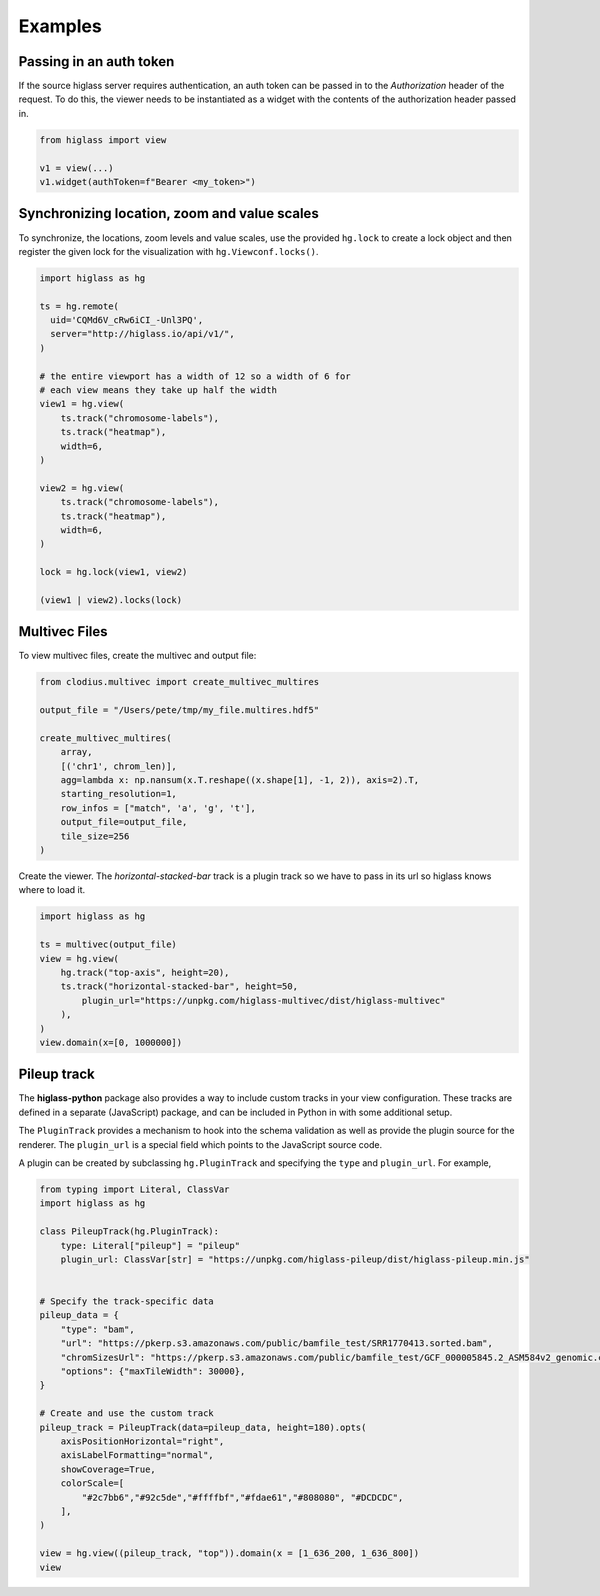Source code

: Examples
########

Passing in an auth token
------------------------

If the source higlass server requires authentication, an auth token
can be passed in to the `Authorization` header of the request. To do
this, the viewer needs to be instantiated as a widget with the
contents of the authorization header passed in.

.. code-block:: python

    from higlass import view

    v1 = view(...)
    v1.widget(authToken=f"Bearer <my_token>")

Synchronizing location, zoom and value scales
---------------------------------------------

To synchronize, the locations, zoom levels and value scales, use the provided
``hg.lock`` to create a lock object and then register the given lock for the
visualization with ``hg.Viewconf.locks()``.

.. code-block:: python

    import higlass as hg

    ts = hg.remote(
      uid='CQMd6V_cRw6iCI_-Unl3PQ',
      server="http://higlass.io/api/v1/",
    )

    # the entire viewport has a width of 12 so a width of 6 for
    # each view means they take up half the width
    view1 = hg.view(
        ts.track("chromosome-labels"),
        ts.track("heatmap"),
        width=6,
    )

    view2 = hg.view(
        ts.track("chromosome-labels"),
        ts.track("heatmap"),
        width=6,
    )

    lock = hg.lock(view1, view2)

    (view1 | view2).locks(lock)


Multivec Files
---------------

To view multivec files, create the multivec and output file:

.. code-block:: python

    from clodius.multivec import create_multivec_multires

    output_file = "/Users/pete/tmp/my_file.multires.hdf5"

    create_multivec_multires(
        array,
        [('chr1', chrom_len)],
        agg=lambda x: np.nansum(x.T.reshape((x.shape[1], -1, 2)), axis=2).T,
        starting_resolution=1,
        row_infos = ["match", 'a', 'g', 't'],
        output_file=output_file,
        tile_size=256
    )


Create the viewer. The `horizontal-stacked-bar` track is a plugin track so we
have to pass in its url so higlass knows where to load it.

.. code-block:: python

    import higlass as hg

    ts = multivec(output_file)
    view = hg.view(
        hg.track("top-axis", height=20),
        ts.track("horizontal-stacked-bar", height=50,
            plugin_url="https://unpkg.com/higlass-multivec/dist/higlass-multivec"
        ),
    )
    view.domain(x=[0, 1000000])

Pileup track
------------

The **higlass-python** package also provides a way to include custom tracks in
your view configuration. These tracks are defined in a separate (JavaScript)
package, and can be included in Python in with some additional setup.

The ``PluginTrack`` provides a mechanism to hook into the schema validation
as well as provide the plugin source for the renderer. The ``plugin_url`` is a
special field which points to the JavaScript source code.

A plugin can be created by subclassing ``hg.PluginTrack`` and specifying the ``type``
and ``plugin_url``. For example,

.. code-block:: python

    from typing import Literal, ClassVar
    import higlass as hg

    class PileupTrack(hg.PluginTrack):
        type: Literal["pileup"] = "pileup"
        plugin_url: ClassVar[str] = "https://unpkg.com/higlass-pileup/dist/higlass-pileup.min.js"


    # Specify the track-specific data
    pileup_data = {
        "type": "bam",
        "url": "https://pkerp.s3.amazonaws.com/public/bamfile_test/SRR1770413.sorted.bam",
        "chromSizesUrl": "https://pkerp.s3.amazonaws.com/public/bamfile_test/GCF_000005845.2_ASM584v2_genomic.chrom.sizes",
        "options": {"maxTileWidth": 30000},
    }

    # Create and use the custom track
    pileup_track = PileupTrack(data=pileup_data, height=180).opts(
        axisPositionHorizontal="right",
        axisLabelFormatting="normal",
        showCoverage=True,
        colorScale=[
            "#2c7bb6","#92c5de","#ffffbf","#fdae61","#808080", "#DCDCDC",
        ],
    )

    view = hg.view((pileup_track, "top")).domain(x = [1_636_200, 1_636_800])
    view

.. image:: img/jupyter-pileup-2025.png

Instructions for the task: Across all the entries above, how many lines have the word "unpkg" in them? Only the number, please.

Task answer: 2